DO THIS
Rewrite the stretch of the Linux-for-CNC page below from "From the CNC" through "easy to learn.", putting "macOS" in place of each "Windows".

PROVIDED TEXT
────────────────────────────────────────

⚠️IMPORTANT: Installing LinuxCNC will completely overwrite your current operating system as well as all data and programs on your computer. The hard drive will be reformatted. Save all g-code and other important files to an external drive before continuing with installation.

Installation on Computer with BIOS firmware – PDF
Installation on Computer with BIOS firmware – DOCX

Installation On computers with only UEFI support – PDF
Installation On computers with only UEFI support – DOCX

Reinstallation On computers with only UEFI support – PDF
Reinstallation On computers with only UEFI support – DOCX

Red Hat, Debian, and Ubuntu are popular Linux distributions, each with different focuses:

• Red Hat (RHEL): Enterprise-grade, subscription-based, known for stability and long-term support. Uses RPM packages.

• Debian: Community-driven, very stable and secure, preferred by advanced users. Uses DEB packages and is often a base for other distros.

• Ubuntu: Based on Debian, designed for ease of use. Popular for desktops and CNC applications like LinuxCNC. Uses DEB packages and apt.

In CNC applications, Ubuntu is commonly used due to its balance of user-friendliness and performance, especially with LinuxCNC which is why we currently use it.

From the CNC operator’s perspective, the underlying operating system is often secondary—as long as it runs your programs reliably and efficiently. In most cases, users interact with Windows primarily to launch software or manage files, and the Linux desktop functions in much the same way. If you’re familiar with Windows, you’ll find the transition to Linux intuitive. The basic actions—navigating, opening and closing programs, moving files and folders—are all similar, with only a few minor differences that are easy to learn.

What truly sets Linux apart is its performance advantage when running CNC software.

When selecting an operating system and control software for Sherline’s CNC systems, we didn’t choose the Linux-based EMC (Enhanced Machine Controller) just because it’s free—we chose it because it delivers superior performance for three key reasons:

1. Focused System Resources

Linux dedicates its full processing power to running the EMC software, without the background interruptions common in Windows. At the time of our evaluation, CNC programs running on Windows could pause unexpectedly during a machining operation due to the system performing internal tasks—leading to unwanted marks or flaws in the finished part.
Some Windows-based CNC systems worked around this by using a second computer to buffer data to the servo drivers, but this added unnecessary hardware complexity and hundreds of dollars in cost. Linux, on the other hand, avoided the issue entirely by providing a stable, dedicated environment for machine control.

2. Developed for Precision by Experts

EMC originated at the National Institute of Standards and Technology (NIST). When the software was released as open-source, it wasn’t user-friendly for most machinists. However, a group of dedicated engineers and skilled hobbyists continued to refine it. Sherline partnered with this community to create a user-ready version of EMC that offered performance and reliability unmatched by Windows-based systems at the time.

────────────────────────────────────────

DATASET CONTENT
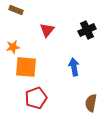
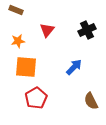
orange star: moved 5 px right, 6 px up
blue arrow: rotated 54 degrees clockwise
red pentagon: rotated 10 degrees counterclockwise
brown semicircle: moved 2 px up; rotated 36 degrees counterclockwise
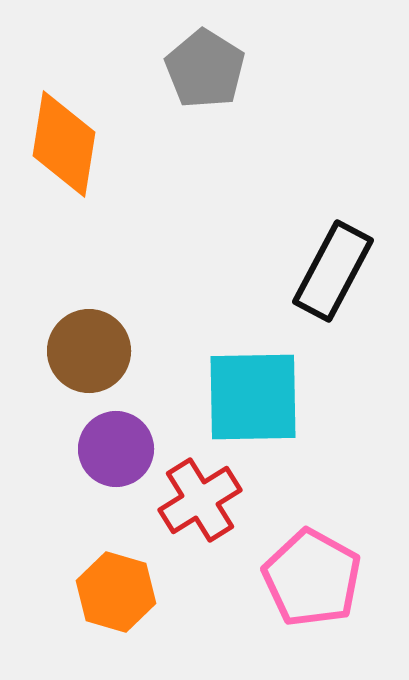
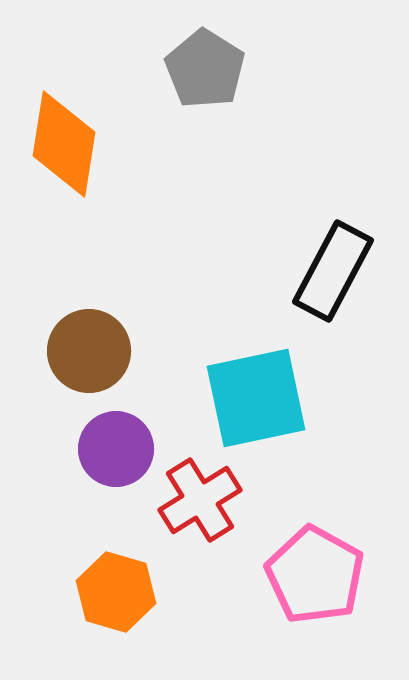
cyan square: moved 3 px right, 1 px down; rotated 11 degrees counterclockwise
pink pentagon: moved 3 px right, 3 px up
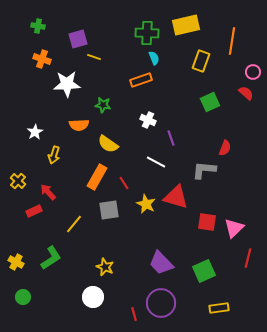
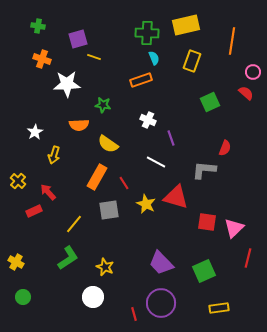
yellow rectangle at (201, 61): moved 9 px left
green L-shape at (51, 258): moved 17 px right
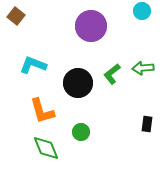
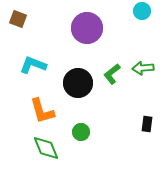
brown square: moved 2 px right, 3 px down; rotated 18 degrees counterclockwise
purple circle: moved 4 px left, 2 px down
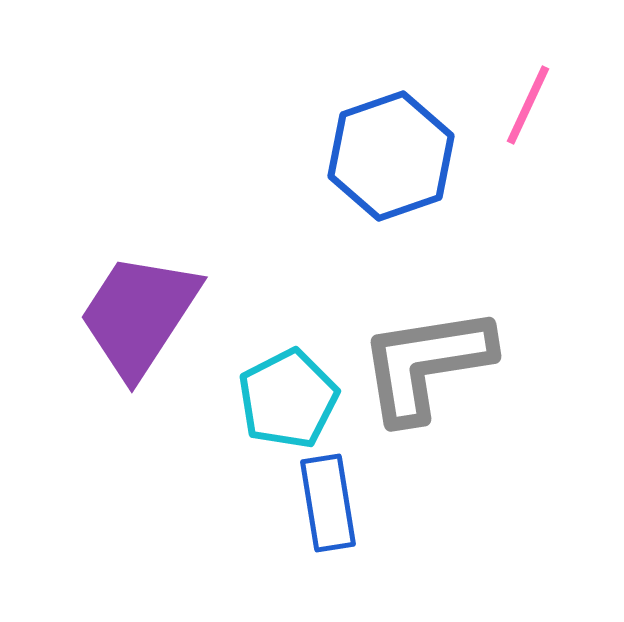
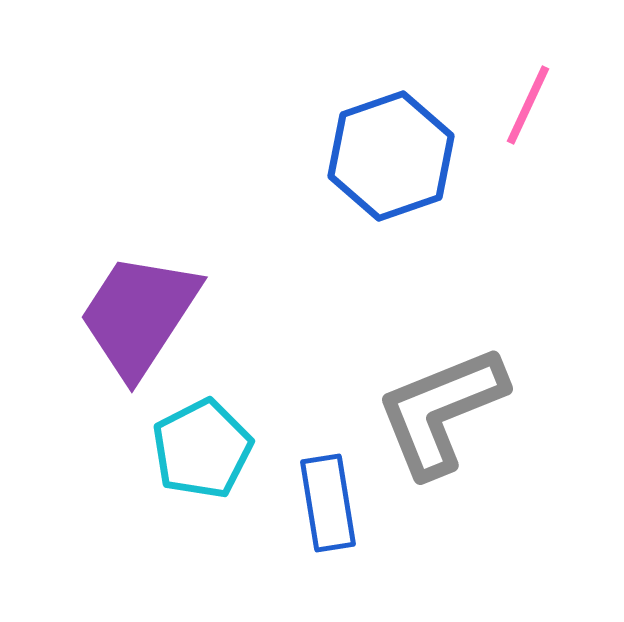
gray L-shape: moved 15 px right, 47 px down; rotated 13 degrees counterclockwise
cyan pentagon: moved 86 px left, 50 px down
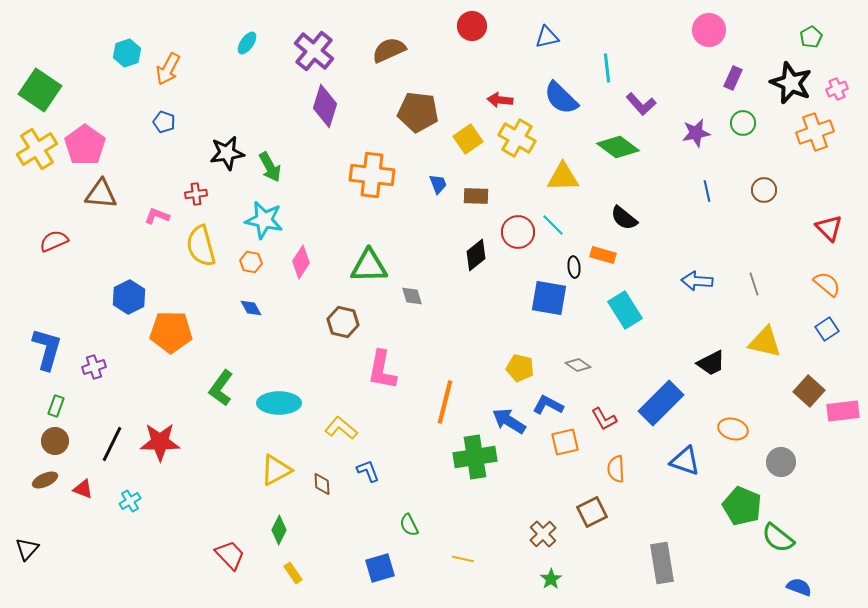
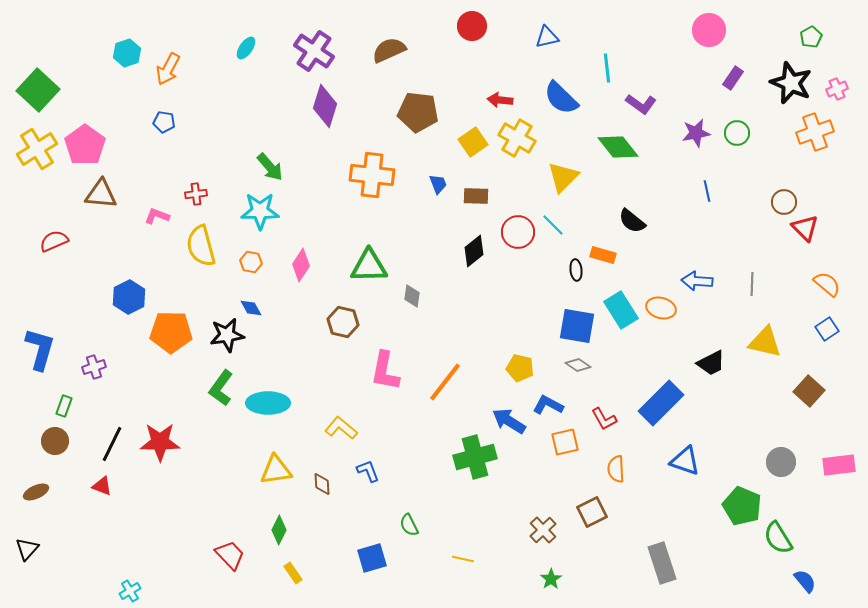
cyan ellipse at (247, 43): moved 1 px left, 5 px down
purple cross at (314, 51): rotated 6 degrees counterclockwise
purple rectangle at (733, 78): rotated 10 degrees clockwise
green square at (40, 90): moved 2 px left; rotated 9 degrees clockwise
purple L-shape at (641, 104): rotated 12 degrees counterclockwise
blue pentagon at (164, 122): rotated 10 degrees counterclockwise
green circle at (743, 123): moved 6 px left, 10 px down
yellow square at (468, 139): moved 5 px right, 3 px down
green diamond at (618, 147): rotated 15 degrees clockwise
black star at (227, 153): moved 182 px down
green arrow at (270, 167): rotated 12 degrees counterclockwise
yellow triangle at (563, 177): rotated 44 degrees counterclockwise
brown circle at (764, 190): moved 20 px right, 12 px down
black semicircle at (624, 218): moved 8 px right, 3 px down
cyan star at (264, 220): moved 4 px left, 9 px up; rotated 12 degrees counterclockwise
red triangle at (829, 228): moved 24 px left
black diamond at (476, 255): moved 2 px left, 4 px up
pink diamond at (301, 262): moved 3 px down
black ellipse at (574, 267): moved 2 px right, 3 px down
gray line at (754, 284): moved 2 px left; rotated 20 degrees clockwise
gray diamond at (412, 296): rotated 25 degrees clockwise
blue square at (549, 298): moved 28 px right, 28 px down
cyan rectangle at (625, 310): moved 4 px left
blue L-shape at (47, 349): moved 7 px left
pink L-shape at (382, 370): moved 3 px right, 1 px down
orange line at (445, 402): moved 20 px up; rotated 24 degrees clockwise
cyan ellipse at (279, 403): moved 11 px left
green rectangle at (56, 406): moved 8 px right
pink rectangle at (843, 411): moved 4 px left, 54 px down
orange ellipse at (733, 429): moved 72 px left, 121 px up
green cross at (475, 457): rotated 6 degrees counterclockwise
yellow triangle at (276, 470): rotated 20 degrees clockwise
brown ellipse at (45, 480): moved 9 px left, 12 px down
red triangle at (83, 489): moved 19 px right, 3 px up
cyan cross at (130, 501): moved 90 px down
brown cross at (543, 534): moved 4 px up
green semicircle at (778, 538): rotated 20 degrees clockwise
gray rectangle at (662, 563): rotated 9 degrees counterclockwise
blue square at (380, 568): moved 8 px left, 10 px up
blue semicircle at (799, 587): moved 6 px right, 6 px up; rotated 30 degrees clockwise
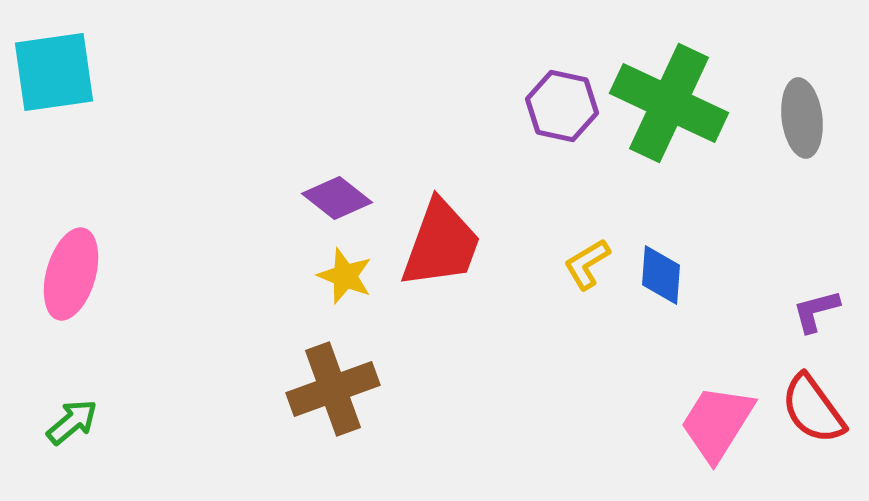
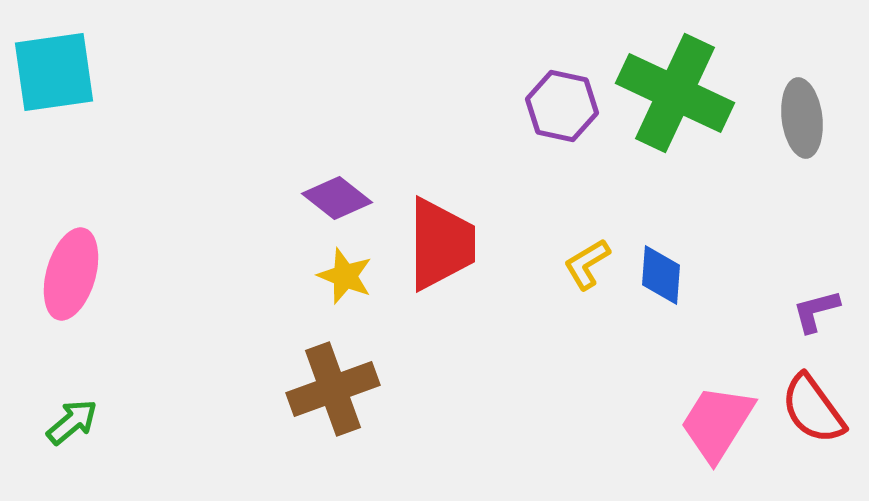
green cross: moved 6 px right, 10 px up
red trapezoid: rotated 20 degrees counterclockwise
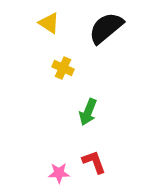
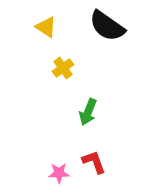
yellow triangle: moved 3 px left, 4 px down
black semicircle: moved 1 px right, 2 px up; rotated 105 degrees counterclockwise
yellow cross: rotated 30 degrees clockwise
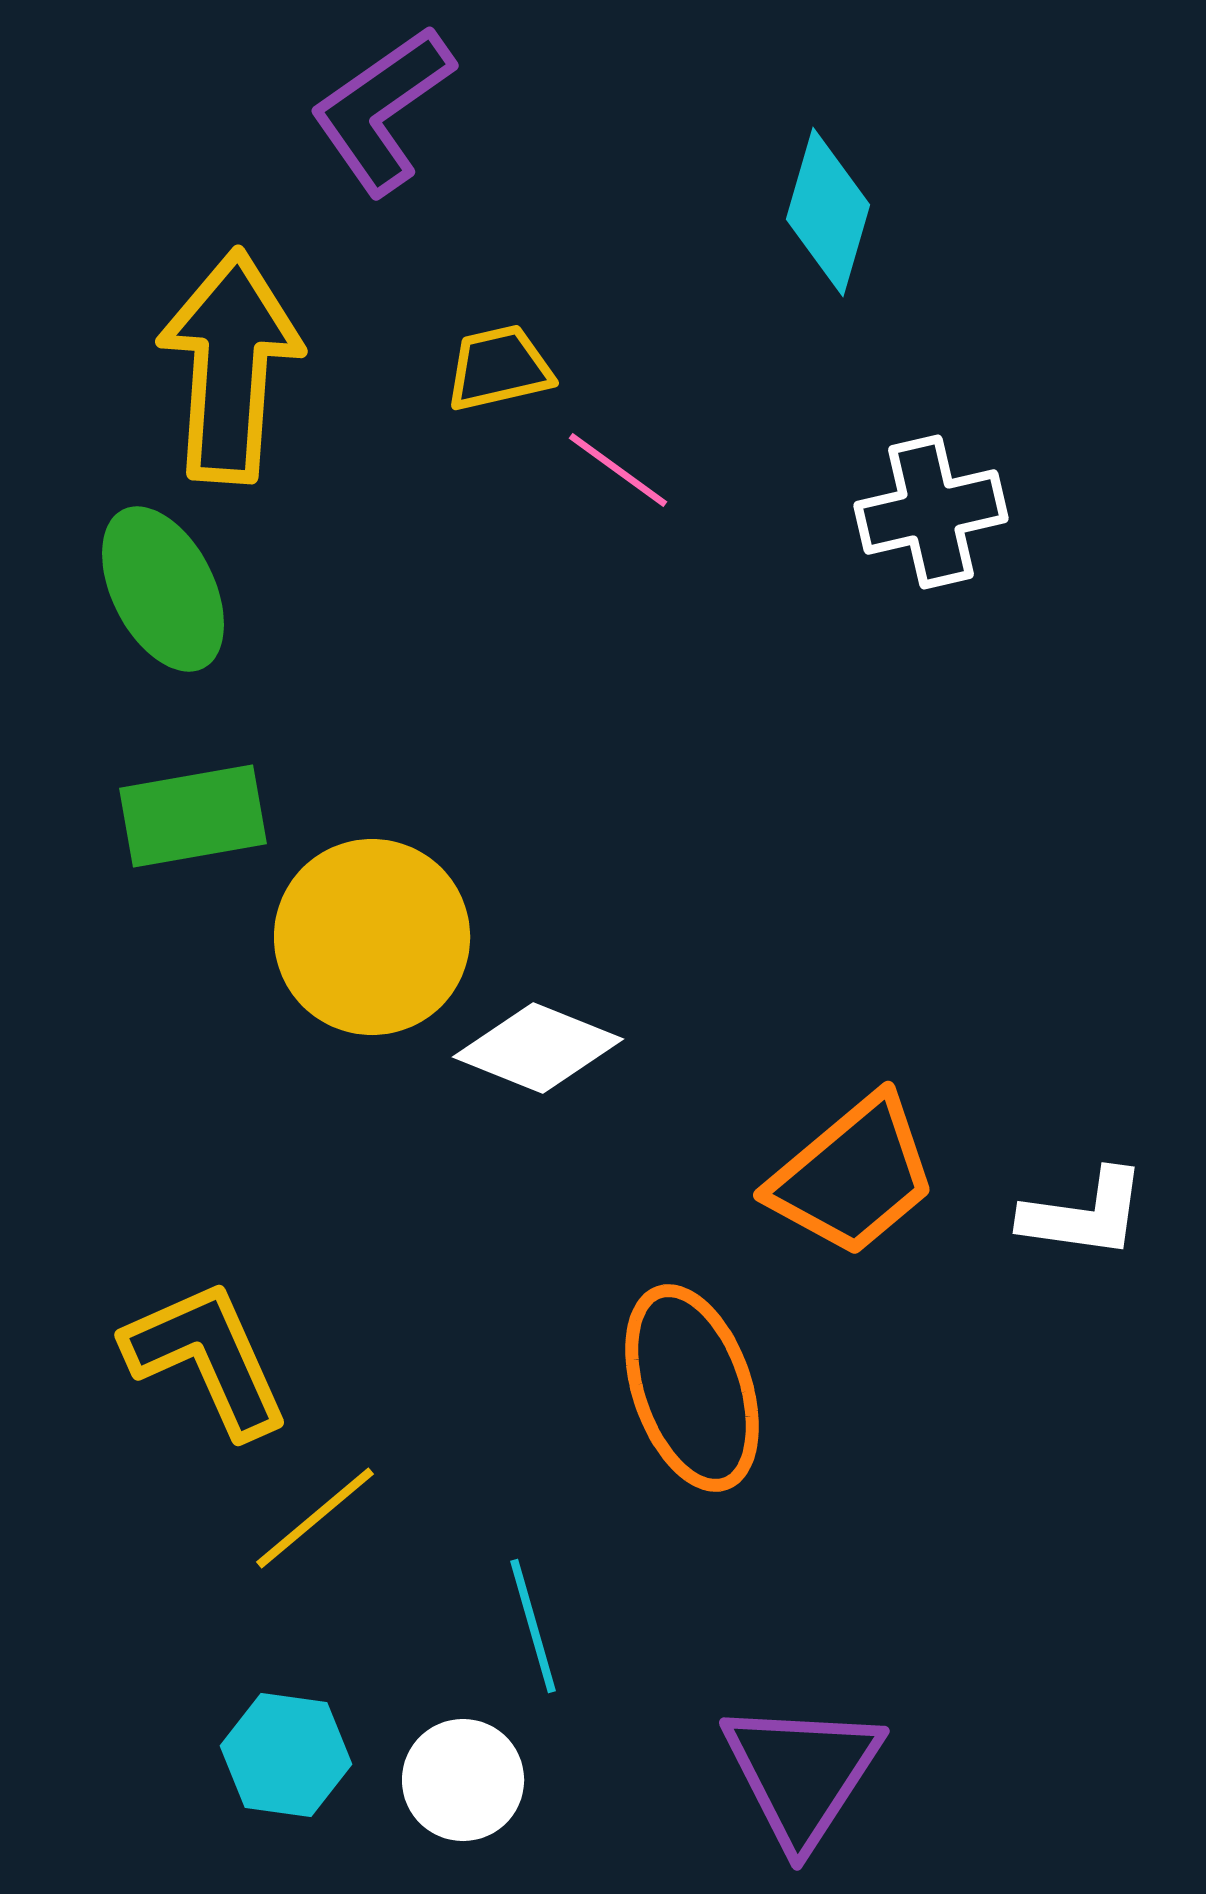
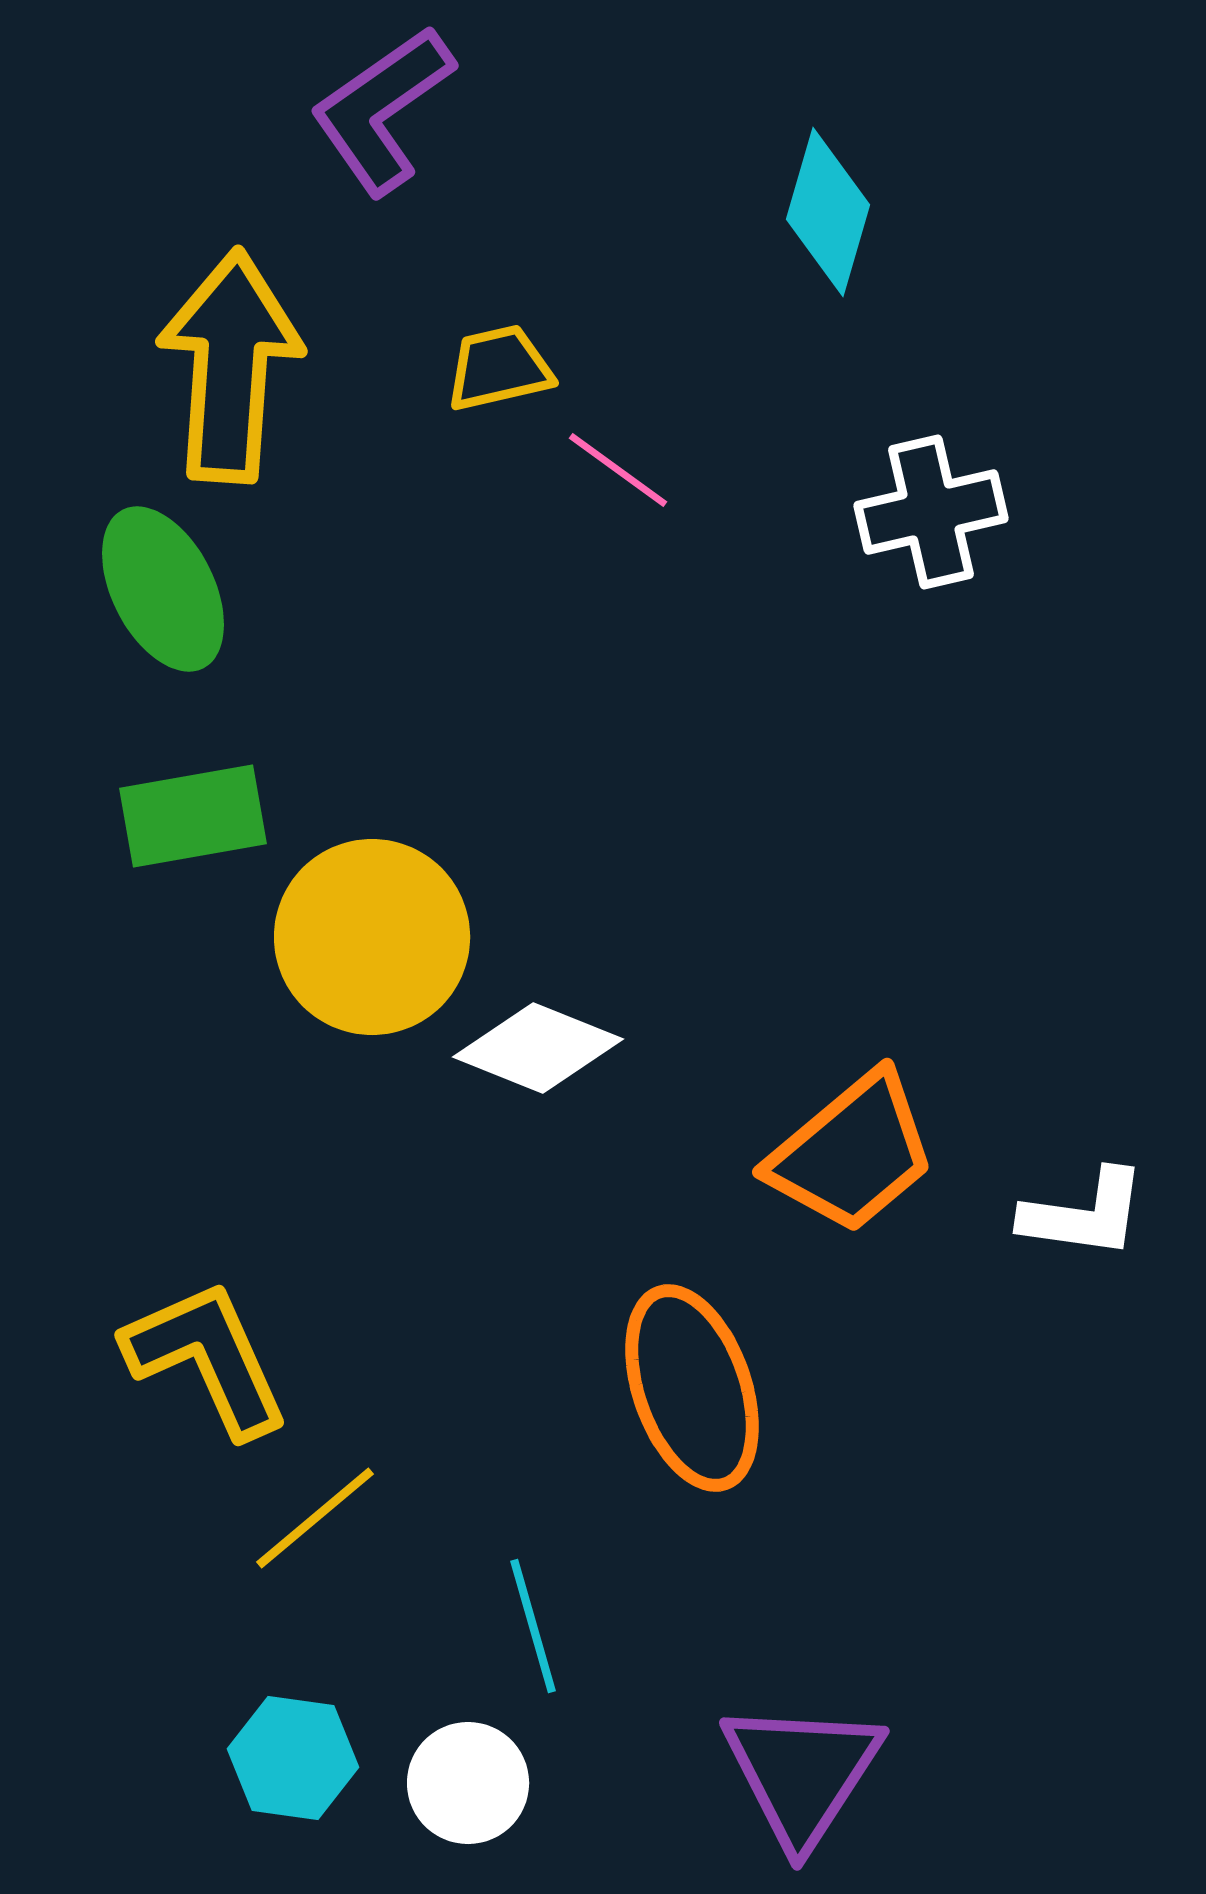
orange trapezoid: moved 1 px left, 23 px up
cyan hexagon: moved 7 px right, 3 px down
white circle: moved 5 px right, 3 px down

────────────────────────────────────────

TASK ANSWER
From the CNC operator’s perspective, the underlying operating system is often secondary—as long as it runs your programs reliably and efficiently. In most cases, users interact with macOS primarily to launch software or manage files, and the Linux desktop functions in much the same way. If you’re familiar with macOS, you’ll find the transition to Linux intuitive. The basic actions—navigating, opening and closing programs, moving files and folders—are all similar, with only a few minor differences that are easy to learn.